Farmers generally experiment on their own and respond to perceived production risks such as pest attacks, water shortages or reduced availability of fertile land and labor (Mutsaers et al., 1997). Among the perceived drivers of change, health risks are not prominent, which is not surprising given the low awareness of health risks. However, poor water quality can be a problem for farmers, even if its health-affecting components are not perceived. It is therefore important to encourage farmers to find solutions themselves, and several home remedies actually reduce health risks, even if unintentional (IWMI, 2008).
Salinity caused by wastewater can reduce crop productivity due to general growth suppression at the pre-seedling stage, due to nutritional imbalance and growth suppression due to toxic ions (Kijne et al. 1998). Where exotic vegetables are produced for the market, farmers generally do not consume them and may not be aware of the potential health consequences from their own experience (Drechsel et al., 2006). Thus, in many cases, farmers have been found to develop strategies and innovations to adapt to deteriorating water quality in order to maintain or increase yields and reduce other negative trade-offs, including health problems of special concern, which are innovations aimed at reducing inputs., such as labor while reducing health risks such as furrow irrigation compared to overhead watering with watering cans. There are a number of management options for smallholder farmers in developing countries to address the problems and risks of exposure to heavy metals or excessive salts and nutrients through irrigation water. Similar consequences have been noticed by Yannawar et al (2014) in Nanded and its surrounding areas in the year 2014.
We are thankful to the School of Earth Sciences of Swami Ramanand Teerth Marathwada University, Nanded for providing laboratory and library facilities for my research activities etc.

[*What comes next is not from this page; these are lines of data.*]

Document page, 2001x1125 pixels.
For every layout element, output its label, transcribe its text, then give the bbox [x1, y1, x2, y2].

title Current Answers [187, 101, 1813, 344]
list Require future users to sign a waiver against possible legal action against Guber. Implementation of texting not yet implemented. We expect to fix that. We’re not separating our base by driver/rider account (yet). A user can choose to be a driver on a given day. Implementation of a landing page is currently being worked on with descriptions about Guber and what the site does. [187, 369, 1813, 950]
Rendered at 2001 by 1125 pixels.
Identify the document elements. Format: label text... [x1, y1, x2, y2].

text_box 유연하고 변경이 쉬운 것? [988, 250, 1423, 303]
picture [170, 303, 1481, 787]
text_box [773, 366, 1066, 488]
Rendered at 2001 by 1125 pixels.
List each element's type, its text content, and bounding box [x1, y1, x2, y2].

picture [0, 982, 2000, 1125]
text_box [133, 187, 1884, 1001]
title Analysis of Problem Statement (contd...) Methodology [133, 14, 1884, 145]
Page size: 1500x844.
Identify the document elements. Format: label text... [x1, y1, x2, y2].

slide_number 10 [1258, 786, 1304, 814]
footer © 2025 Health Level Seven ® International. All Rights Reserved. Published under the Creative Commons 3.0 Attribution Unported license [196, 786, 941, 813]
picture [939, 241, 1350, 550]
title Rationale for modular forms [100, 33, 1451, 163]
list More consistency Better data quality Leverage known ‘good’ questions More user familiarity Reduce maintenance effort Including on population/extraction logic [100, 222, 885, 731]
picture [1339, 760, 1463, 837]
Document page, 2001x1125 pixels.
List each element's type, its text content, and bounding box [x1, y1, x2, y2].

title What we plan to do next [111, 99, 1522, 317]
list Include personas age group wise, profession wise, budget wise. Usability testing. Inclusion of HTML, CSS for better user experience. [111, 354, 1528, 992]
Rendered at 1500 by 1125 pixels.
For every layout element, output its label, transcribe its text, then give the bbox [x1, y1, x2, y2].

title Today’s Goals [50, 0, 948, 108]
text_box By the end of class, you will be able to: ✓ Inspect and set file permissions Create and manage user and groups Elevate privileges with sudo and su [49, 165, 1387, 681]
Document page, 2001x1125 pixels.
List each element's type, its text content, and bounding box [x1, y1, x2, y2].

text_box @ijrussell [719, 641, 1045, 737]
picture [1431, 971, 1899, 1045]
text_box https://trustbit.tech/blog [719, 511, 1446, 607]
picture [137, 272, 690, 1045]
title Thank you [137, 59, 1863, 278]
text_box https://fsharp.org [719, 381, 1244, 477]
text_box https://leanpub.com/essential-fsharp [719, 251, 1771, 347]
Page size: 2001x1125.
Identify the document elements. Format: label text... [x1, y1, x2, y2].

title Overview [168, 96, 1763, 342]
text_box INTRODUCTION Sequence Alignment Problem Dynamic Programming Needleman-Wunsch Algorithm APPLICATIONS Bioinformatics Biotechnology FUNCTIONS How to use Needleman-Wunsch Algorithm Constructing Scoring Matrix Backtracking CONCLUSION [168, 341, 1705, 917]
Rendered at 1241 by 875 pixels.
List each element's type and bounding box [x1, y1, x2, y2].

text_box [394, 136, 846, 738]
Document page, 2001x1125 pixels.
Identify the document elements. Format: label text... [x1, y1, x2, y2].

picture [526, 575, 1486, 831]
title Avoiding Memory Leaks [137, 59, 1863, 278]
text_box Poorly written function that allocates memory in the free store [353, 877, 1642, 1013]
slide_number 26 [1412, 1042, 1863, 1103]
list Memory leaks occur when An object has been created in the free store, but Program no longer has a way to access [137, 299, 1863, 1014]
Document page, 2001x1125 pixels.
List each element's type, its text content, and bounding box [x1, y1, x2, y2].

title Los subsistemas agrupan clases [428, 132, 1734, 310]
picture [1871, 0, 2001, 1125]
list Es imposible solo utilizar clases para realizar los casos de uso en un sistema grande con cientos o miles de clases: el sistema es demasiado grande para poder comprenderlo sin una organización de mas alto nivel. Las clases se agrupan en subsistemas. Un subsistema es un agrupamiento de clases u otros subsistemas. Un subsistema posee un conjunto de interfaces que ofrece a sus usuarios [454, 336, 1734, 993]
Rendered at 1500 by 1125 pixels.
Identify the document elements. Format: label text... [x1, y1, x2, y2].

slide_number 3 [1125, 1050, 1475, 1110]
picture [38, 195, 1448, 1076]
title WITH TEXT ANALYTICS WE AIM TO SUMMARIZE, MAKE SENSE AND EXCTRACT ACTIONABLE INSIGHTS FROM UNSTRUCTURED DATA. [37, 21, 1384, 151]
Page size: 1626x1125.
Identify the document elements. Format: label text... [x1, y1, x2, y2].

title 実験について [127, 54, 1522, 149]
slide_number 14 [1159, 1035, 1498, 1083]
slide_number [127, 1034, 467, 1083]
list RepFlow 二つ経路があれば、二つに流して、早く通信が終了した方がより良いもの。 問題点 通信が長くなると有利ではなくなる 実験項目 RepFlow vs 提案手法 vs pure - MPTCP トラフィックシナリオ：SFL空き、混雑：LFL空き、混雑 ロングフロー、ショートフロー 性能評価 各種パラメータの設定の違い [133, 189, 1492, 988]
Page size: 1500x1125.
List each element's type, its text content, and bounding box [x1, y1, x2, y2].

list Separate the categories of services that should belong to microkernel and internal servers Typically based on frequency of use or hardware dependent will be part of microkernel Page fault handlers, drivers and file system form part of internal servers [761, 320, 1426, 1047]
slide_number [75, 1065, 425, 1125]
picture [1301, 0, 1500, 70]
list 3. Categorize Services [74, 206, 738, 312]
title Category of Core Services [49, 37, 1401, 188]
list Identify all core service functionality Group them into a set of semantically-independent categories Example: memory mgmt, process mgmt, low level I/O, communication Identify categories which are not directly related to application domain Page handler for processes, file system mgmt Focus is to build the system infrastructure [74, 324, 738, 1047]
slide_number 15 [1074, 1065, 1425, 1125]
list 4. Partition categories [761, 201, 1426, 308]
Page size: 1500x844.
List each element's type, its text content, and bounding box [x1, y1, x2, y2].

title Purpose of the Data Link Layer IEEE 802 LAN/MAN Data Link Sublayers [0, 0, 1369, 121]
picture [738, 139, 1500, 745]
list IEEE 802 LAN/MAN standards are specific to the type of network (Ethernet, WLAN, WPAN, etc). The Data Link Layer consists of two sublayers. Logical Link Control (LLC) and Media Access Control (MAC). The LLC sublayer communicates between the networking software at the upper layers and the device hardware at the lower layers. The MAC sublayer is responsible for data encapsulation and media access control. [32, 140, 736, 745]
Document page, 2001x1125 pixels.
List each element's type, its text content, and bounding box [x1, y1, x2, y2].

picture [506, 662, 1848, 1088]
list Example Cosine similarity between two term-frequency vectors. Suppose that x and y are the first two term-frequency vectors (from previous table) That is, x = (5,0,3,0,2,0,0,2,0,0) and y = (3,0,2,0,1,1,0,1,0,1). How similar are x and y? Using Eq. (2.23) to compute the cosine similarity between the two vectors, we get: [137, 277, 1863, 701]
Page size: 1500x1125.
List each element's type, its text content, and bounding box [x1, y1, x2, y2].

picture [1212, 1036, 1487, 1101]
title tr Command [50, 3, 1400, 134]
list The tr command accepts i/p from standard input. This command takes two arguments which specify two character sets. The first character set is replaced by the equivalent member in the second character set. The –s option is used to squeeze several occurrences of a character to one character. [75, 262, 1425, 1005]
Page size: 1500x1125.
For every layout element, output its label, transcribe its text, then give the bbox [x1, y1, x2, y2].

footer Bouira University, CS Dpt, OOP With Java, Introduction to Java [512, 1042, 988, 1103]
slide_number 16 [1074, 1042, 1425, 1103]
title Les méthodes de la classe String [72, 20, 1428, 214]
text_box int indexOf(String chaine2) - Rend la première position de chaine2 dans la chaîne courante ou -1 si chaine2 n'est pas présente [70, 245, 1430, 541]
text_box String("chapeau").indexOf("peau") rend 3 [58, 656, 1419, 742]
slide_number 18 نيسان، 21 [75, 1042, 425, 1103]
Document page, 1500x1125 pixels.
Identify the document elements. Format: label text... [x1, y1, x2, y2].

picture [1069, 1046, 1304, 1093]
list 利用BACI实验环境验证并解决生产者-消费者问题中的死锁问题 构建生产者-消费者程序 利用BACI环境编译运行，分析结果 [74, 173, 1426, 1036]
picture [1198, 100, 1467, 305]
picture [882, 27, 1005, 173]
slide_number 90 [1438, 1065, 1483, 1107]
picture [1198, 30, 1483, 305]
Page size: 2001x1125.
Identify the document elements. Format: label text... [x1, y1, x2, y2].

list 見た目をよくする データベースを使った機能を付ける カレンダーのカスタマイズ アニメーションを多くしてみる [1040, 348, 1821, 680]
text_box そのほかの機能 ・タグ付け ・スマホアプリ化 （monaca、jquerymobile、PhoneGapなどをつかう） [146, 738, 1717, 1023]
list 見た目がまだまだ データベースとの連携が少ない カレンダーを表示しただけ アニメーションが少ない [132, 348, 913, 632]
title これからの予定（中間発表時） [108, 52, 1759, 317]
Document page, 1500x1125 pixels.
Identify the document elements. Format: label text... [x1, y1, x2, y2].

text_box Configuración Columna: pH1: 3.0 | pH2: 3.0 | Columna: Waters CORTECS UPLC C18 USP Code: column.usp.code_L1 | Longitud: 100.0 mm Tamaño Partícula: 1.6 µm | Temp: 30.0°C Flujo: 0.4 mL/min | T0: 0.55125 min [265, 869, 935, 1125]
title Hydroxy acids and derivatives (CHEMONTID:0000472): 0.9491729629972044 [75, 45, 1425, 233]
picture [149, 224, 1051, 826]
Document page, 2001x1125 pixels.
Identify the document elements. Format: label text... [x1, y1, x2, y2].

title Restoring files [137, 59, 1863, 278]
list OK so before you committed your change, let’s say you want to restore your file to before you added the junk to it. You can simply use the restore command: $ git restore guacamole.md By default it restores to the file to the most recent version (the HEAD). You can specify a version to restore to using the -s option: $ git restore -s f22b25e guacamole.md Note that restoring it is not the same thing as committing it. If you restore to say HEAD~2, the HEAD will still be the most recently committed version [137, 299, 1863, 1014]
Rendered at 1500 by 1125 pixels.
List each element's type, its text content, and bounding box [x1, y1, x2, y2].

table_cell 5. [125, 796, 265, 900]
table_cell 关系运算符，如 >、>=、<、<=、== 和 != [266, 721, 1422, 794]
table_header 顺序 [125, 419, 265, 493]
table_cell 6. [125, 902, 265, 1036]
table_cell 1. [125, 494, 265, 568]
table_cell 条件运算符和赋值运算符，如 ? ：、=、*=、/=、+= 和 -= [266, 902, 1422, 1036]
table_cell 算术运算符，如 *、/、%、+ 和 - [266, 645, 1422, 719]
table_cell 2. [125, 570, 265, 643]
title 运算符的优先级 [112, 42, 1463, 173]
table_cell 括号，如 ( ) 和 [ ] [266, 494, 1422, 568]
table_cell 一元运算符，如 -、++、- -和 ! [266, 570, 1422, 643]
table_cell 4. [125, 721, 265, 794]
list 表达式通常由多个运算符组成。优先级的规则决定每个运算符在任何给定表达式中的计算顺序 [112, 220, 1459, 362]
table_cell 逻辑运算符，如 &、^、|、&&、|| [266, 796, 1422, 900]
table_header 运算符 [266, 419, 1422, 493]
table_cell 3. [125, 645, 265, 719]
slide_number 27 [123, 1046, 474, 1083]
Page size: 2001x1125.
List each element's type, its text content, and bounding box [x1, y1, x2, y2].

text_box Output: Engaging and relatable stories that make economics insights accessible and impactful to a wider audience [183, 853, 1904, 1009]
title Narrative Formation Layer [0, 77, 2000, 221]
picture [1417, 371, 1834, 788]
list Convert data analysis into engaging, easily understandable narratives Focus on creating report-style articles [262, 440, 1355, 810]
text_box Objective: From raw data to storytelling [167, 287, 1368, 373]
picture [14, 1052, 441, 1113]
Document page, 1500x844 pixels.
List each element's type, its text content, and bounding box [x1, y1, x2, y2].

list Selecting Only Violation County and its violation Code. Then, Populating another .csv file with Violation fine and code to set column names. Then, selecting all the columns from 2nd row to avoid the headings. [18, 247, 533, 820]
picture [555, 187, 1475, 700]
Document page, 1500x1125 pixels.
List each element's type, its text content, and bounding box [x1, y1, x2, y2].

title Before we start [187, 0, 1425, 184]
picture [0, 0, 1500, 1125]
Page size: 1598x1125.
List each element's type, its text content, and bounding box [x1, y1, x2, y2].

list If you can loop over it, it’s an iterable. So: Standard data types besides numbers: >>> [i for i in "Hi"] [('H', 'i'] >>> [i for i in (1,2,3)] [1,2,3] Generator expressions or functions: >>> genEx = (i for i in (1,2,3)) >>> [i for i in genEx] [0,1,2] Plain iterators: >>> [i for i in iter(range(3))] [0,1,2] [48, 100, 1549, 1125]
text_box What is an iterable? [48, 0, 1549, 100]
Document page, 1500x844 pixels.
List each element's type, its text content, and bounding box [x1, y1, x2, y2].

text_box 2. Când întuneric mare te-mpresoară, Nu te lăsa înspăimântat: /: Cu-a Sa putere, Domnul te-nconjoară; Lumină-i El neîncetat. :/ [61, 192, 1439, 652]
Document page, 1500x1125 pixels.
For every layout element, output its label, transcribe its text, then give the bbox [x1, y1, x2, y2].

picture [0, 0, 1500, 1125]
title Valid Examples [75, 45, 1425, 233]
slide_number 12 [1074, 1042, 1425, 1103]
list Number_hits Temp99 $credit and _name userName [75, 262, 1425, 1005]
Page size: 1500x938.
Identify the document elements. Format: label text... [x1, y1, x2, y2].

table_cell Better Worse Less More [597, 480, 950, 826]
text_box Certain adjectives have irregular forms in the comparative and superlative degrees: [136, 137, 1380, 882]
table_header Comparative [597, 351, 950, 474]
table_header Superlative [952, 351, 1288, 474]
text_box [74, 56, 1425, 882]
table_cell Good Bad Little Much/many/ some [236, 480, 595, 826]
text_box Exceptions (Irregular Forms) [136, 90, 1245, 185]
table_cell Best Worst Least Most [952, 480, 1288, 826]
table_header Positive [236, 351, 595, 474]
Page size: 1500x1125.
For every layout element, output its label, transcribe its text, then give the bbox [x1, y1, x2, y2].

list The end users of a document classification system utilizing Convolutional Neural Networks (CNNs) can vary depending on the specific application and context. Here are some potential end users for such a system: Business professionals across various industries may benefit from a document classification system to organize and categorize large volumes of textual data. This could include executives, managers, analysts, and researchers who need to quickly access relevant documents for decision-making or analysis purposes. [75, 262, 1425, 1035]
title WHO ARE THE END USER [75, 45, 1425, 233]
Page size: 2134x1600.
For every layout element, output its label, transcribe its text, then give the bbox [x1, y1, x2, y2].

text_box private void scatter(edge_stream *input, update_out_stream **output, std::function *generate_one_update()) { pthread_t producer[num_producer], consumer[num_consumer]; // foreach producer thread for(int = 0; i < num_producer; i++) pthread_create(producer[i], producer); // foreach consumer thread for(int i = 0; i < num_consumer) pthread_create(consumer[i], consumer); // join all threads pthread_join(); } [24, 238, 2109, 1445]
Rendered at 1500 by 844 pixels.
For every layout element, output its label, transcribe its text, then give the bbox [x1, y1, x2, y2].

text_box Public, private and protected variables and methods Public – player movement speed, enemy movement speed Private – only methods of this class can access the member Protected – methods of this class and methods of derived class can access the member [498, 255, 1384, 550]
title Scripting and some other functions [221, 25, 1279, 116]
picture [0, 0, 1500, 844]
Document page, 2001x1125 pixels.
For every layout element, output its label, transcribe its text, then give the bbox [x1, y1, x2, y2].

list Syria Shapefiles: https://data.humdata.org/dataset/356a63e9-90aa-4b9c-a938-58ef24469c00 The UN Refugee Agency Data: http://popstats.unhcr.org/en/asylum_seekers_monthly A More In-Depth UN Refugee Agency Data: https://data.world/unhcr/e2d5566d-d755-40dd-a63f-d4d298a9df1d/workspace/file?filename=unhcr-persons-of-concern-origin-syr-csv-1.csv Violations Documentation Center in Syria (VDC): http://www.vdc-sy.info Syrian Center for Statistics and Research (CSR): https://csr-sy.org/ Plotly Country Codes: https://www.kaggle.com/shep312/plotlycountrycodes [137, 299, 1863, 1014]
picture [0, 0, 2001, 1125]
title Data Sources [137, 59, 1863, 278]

In Nanded where water is scarce, poor farmers use untreated wastewater and industrial pollution is limited, there is scope for improvement in the use of water and nutrients to further optimize the economic benefits of wastewater use. At the same time adequate measures should be put in place to control various infections in populations exposed to wastewater. It is concluded that the effluent discharged from oil and cattle feed industry and surrounding industries except oil and grease all values prescribed by the Standards of Environmental Protection Act and Ministry of Environment Forest, New Delhi. Therefore, it should take little attention towards here before to disposal in the environment. In order to find common ground and to use knowledge to change perceptions and behavior, farmers and scientists need to work together. Without its proper supervision, wastewater use poses serious health and environmental risks in agriculture crops and human health respectively. Declaration: The authors of this manuscript do not oppose the interest.